— Sauvé! murmura machinalement le gentilhomme en lâchant la crinière et en se laissant glisser de dessus la selle aux bras de Raoul.
Raoul n'était qu'à dix pas de la rive; il y porta le gentilhomme évanoui, le coucha sur l'herbe, desserra les cordons de son col et déboutonna les agrafes de son pourpoint.
Une minute après, l'homme aux cheveux gris était près de lui.
Olivain avait fini par aborder à son tour après force signes de croix, et les gens du bac se dirigeaient du mieux qu'ils pouvaient vers le bord, à l'aide d'une perche qui se trouvait par hasard dans le bateau.
Peu à peu, grâce aux soins de Raoul et de l'homme qui accompagnait le jeune cavalier, la vie revint sur les joues pâles du moribond, qui ouvrit d'abord deux yeux égarés, mais qui bientôt se fixèrent sur celui qui l'avait sauvé.
— Ah! monsieur, s'écria-t-il, c'est vous que je cherchais: sans vous j'étais mort, trois fois mort.
— Mais on ressuscite, monsieur, comme vous voyez, dit Raoul, et nous en serons quittes pour un bain.
— Ah! monsieur, que de reconnaissance! s'écria l'homme aux cheveux gris.
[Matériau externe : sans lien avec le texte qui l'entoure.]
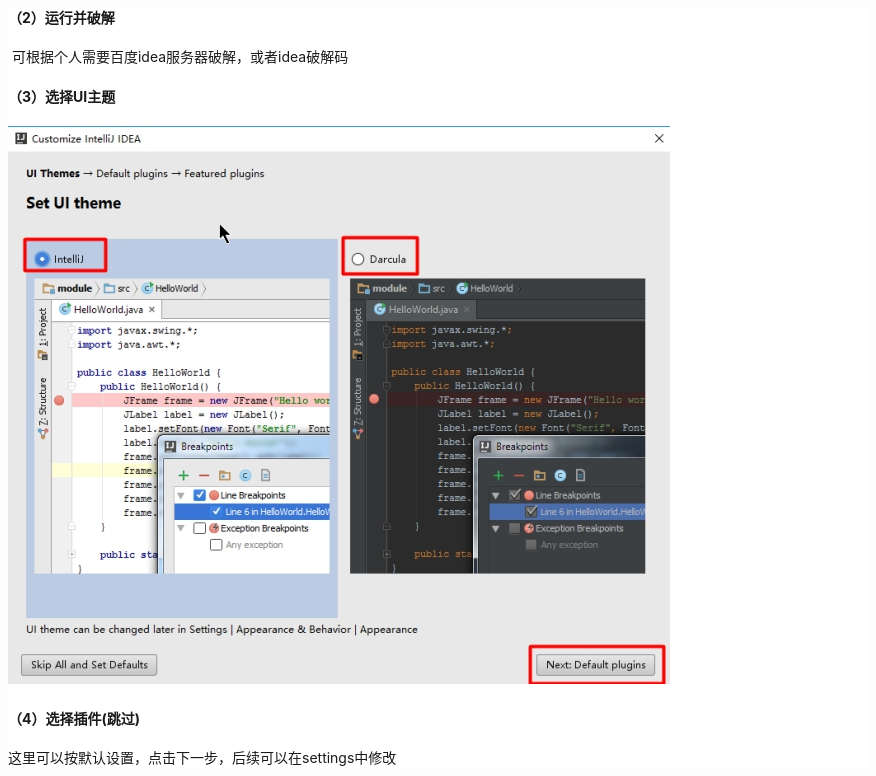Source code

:#### （2）**运行并破解**

​	可根据个人需要百度idea服务器破解，或者idea破解码

#### （3）**选择UI主题**

![img](imageFolder/wps122.jpg) 

#### （4）**选择插件(跳过)**

这里可以按默认设置，点击下一步，后续可以在settings中修改
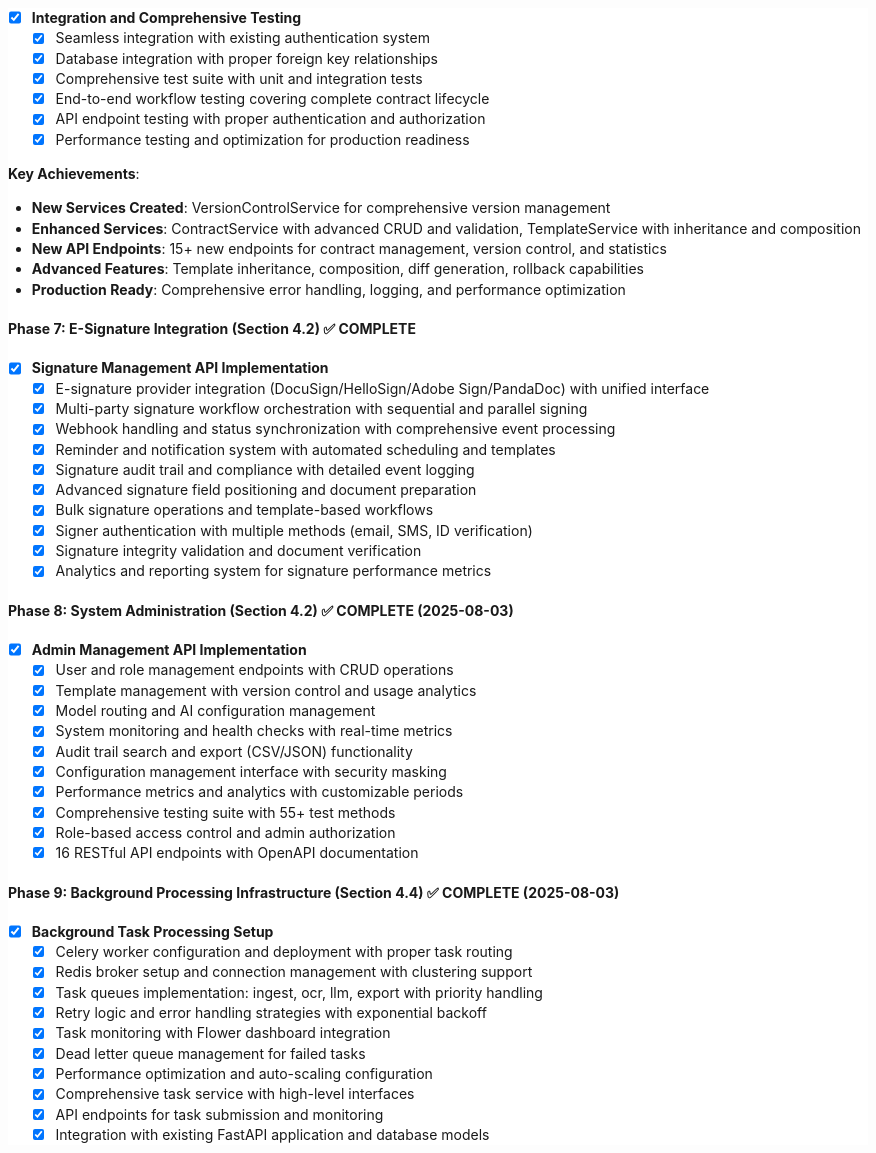 - [x] **Integration and Comprehensive Testing**
  - [x] Seamless integration with existing authentication system
  - [x] Database integration with proper foreign key relationships
  - [x] Comprehensive test suite with unit and integration tests
  - [x] End-to-end workflow testing covering complete contract lifecycle
  - [x] API endpoint testing with proper authentication and authorization
  - [x] Performance testing and optimization for production readiness

**Key Achievements**:
- **New Services Created**: VersionControlService for comprehensive version management
- **Enhanced Services**: ContractService with advanced CRUD and validation, TemplateService with inheritance and composition
- **New API Endpoints**: 15+ new endpoints for contract management, version control, and statistics
- **Advanced Features**: Template inheritance, composition, diff generation, rollback capabilities
- **Production Ready**: Comprehensive error handling, logging, and performance optimization

#### Phase 7: E-Signature Integration (Section 4.2) ✅ COMPLETE
- [x] **Signature Management API Implementation**
  - [x] E-signature provider integration (DocuSign/HelloSign/Adobe Sign/PandaDoc) with unified interface
  - [x] Multi-party signature workflow orchestration with sequential and parallel signing
  - [x] Webhook handling and status synchronization with comprehensive event processing
  - [x] Reminder and notification system with automated scheduling and templates
  - [x] Signature audit trail and compliance with detailed event logging
  - [x] Advanced signature field positioning and document preparation
  - [x] Bulk signature operations and template-based workflows
  - [x] Signer authentication with multiple methods (email, SMS, ID verification)
  - [x] Signature integrity validation and document verification
  - [x] Analytics and reporting system for signature performance metrics

#### Phase 8: System Administration (Section 4.2) ✅ COMPLETE (2025-08-03)
- [x] **Admin Management API Implementation**
  - [x] User and role management endpoints with CRUD operations
  - [x] Template management with version control and usage analytics
  - [x] Model routing and AI configuration management
  - [x] System monitoring and health checks with real-time metrics
  - [x] Audit trail search and export (CSV/JSON) functionality
  - [x] Configuration management interface with security masking
  - [x] Performance metrics and analytics with customizable periods
  - [x] Comprehensive testing suite with 55+ test methods
  - [x] Role-based access control and admin authorization
  - [x] 16 RESTful API endpoints with OpenAPI documentation

#### Phase 9: Background Processing Infrastructure (Section 4.4) ✅ COMPLETE (2025-08-03)
- [x] **Background Task Processing Setup**
  - [x] Celery worker configuration and deployment with proper task routing
  - [x] Redis broker setup and connection management with clustering support
  - [x] Task queues implementation: ingest, ocr, llm, export with priority handling
  - [x] Retry logic and error handling strategies with exponential backoff
  - [x] Task monitoring with Flower dashboard integration
  - [x] Dead letter queue management for failed tasks
  - [x] Performance optimization and auto-scaling configuration
  - [x] Comprehensive task service with high-level interfaces
  - [x] API endpoints for task submission and monitoring
  - [x] Integration with existing FastAPI application and database models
— Ah! vous voilà, mon bon d'Arminges! je vous ai fait grand'peur, n'est-ce pas? mais c'est votre faute: vous étiez mon précepteur, pourquoi ne m'avez-vous pas fait apprendre à mieux nager?
— Ah! monsieur le comte, dit le vieillard, s'il vous était arrivé malheur, je n'aurais jamais osé me représenter devant le maréchal.